:: Task directions ::
Copy every line of the entries that includes the word "pitch".

:: Provided data ::
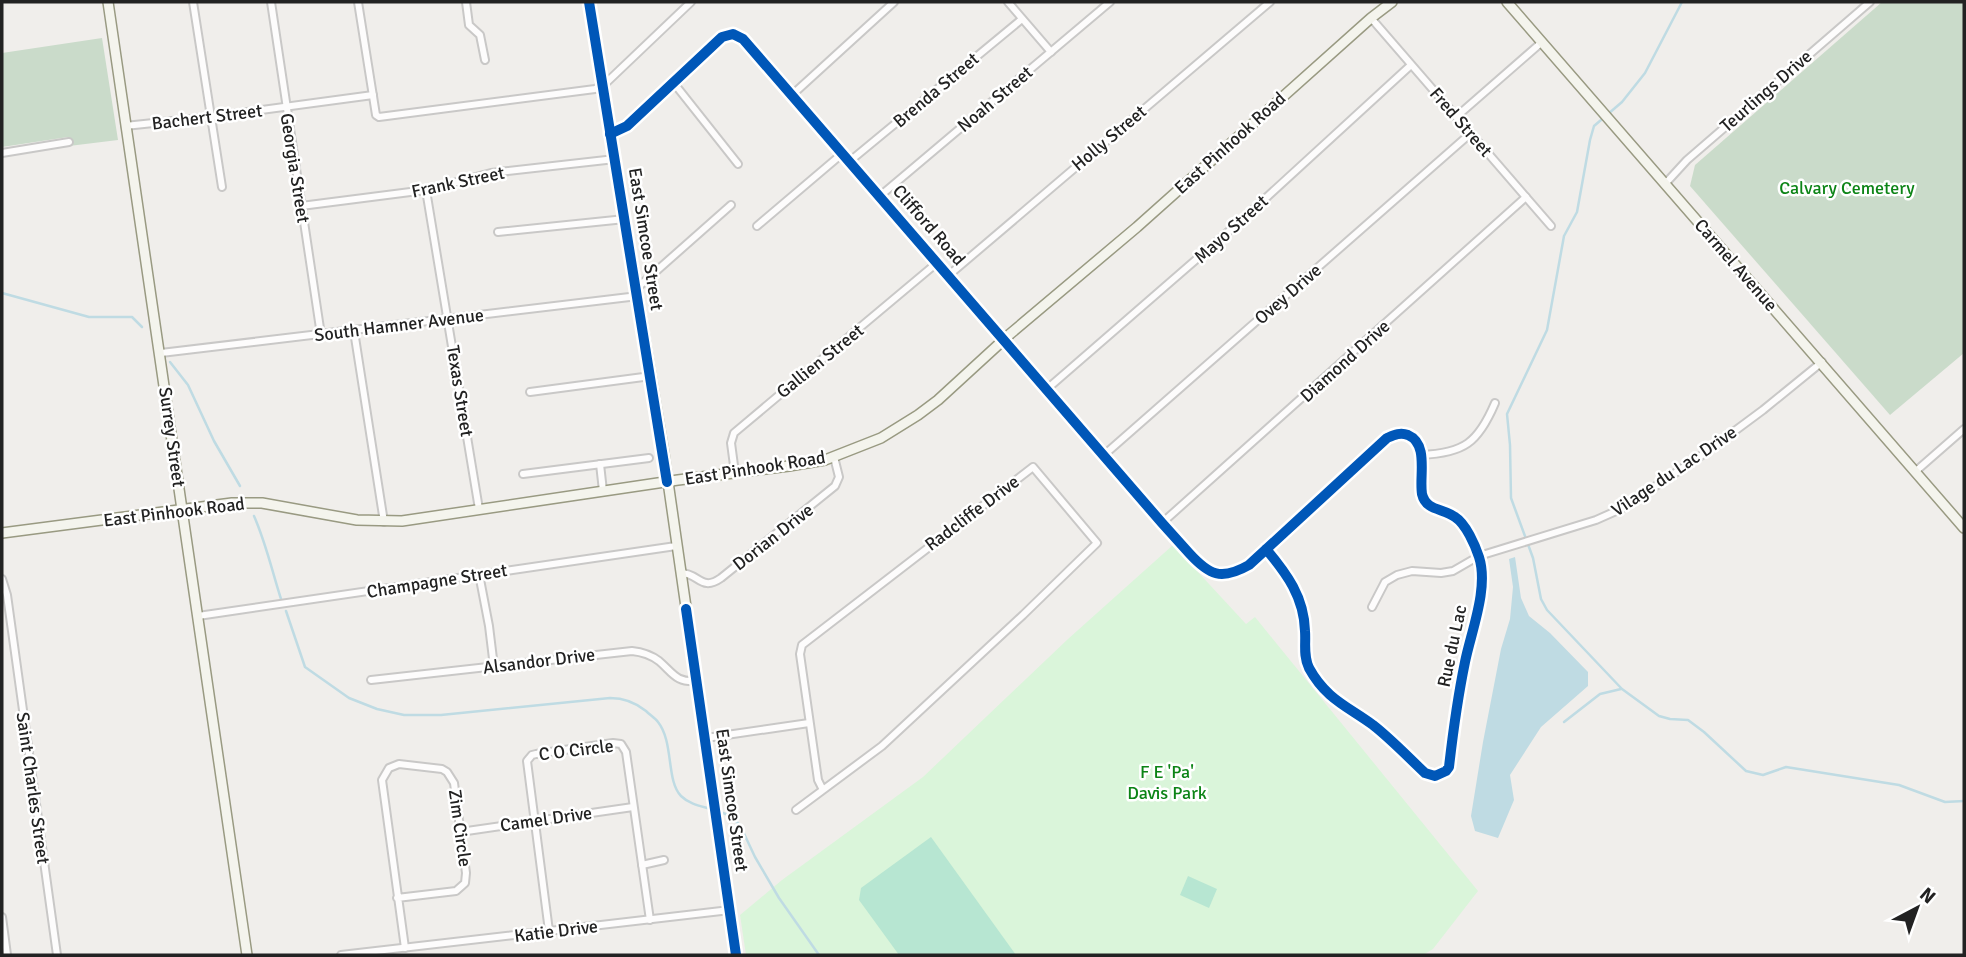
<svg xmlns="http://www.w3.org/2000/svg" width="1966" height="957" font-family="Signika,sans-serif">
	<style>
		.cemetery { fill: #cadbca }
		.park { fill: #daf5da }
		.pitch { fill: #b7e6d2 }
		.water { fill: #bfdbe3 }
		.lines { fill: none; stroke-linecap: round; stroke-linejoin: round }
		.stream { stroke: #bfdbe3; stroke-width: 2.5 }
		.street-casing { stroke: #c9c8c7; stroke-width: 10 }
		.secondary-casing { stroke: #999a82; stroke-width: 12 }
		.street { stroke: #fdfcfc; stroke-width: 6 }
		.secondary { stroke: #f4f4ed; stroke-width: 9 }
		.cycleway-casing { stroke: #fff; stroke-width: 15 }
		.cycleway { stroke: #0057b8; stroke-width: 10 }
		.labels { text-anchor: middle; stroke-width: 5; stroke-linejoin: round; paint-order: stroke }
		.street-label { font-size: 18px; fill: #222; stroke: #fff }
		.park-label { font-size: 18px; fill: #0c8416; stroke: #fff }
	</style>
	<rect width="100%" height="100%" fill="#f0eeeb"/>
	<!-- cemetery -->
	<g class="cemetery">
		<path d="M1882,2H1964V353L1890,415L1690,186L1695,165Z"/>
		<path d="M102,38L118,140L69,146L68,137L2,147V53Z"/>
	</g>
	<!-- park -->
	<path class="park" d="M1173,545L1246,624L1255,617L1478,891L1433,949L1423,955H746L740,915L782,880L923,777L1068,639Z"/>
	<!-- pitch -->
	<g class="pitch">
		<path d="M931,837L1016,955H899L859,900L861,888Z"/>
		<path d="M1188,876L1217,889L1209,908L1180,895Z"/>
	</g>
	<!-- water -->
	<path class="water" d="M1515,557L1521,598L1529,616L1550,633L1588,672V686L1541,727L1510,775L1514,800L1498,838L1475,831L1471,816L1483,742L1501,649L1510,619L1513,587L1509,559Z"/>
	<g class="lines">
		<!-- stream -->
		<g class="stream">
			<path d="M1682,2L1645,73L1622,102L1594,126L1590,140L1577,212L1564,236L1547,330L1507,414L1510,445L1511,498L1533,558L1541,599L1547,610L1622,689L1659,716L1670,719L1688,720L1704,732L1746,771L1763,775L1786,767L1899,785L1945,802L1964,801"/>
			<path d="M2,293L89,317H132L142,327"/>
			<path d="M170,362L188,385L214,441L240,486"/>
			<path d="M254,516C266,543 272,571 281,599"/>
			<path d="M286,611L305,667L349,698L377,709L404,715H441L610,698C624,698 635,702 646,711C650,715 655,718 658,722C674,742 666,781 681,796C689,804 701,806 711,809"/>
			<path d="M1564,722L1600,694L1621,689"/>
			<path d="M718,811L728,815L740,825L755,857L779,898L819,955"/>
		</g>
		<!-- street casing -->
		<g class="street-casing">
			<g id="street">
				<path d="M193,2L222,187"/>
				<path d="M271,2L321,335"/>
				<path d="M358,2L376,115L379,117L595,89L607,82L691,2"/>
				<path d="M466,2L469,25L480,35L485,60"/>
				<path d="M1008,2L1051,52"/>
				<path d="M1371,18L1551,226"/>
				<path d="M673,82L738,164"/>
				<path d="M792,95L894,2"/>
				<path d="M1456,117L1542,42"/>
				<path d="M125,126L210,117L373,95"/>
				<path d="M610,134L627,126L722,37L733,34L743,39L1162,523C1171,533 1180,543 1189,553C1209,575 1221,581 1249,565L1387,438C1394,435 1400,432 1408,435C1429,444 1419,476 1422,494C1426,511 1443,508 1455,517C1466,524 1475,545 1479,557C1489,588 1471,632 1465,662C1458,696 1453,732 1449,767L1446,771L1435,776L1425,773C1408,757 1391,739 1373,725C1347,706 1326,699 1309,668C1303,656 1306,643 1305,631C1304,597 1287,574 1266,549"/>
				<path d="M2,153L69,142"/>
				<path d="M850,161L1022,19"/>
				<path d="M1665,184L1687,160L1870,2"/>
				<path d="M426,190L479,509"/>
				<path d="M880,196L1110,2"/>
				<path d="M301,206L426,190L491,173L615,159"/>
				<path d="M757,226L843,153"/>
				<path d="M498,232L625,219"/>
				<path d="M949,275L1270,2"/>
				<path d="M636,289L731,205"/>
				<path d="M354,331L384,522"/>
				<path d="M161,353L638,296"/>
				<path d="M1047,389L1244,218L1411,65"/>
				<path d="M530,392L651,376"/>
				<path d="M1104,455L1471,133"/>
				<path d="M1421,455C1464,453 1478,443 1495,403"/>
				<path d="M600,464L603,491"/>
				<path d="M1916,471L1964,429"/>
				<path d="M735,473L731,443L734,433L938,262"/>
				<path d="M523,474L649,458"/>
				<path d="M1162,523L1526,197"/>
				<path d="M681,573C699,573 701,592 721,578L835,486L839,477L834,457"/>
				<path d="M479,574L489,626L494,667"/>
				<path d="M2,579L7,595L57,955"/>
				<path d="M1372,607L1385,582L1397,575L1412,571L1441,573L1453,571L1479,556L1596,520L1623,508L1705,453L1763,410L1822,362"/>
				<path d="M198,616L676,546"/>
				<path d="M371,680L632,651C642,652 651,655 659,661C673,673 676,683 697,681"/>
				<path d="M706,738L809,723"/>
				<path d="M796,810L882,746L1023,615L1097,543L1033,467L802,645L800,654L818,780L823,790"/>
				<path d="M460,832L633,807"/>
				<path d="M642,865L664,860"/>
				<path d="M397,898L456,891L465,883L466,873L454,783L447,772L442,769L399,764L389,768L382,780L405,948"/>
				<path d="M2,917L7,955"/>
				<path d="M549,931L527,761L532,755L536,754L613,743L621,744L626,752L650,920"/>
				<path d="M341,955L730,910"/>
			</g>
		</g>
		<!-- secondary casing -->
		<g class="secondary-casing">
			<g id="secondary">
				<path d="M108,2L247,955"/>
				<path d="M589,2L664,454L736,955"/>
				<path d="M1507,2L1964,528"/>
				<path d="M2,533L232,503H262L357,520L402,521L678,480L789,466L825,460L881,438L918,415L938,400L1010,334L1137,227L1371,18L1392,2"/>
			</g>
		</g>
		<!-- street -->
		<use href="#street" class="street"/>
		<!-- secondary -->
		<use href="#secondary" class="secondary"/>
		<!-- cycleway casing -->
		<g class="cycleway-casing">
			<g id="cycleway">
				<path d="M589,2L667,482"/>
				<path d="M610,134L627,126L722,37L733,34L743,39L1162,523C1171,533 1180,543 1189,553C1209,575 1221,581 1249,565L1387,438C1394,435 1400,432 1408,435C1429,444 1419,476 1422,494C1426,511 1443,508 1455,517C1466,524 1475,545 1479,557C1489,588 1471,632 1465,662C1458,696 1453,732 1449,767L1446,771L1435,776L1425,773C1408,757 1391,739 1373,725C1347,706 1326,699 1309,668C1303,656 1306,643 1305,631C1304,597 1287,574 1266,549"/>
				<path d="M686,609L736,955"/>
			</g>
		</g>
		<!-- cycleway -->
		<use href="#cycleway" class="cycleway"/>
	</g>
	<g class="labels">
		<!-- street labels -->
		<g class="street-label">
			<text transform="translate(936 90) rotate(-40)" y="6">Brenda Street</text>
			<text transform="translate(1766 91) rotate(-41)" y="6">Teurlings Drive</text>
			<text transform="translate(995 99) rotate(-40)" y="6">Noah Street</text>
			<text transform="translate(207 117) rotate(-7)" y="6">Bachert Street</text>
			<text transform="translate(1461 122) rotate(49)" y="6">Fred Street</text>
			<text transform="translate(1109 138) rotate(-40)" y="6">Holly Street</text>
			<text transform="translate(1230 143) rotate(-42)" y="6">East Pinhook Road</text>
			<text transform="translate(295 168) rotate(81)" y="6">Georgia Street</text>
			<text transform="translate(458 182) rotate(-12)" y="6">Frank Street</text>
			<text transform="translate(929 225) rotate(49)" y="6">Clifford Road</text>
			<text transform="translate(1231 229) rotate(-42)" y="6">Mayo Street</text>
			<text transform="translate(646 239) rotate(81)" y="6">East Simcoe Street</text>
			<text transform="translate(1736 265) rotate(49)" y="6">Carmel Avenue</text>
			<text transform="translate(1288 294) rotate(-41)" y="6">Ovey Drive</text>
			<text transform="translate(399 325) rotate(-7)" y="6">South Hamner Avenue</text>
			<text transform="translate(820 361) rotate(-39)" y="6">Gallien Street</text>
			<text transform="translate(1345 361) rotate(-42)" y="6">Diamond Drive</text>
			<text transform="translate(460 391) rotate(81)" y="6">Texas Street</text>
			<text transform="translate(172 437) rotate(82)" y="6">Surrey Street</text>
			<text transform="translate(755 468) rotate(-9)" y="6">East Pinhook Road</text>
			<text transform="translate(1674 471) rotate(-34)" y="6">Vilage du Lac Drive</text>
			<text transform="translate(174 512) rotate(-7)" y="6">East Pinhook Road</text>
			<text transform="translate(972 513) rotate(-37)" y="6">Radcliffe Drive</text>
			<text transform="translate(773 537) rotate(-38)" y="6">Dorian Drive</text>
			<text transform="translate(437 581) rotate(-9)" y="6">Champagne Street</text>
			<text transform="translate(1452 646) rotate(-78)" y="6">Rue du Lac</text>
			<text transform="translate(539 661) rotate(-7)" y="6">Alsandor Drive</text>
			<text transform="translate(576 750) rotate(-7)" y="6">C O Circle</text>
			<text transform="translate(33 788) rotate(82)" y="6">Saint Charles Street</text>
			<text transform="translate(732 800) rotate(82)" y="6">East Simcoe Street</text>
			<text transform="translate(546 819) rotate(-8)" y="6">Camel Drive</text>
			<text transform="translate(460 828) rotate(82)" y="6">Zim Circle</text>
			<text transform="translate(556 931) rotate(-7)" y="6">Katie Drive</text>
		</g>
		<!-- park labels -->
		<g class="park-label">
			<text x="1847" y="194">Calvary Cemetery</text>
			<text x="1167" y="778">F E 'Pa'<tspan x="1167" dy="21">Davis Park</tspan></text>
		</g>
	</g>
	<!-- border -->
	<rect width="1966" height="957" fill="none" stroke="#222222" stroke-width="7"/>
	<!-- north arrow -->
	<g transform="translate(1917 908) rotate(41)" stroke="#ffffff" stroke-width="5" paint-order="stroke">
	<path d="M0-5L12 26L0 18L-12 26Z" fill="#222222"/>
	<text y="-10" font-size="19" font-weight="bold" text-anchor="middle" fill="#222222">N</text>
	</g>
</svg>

:: Your response ::
		.pitch { fill: #b7e6d2 }
	<!-- pitch -->
	<g class="pitch">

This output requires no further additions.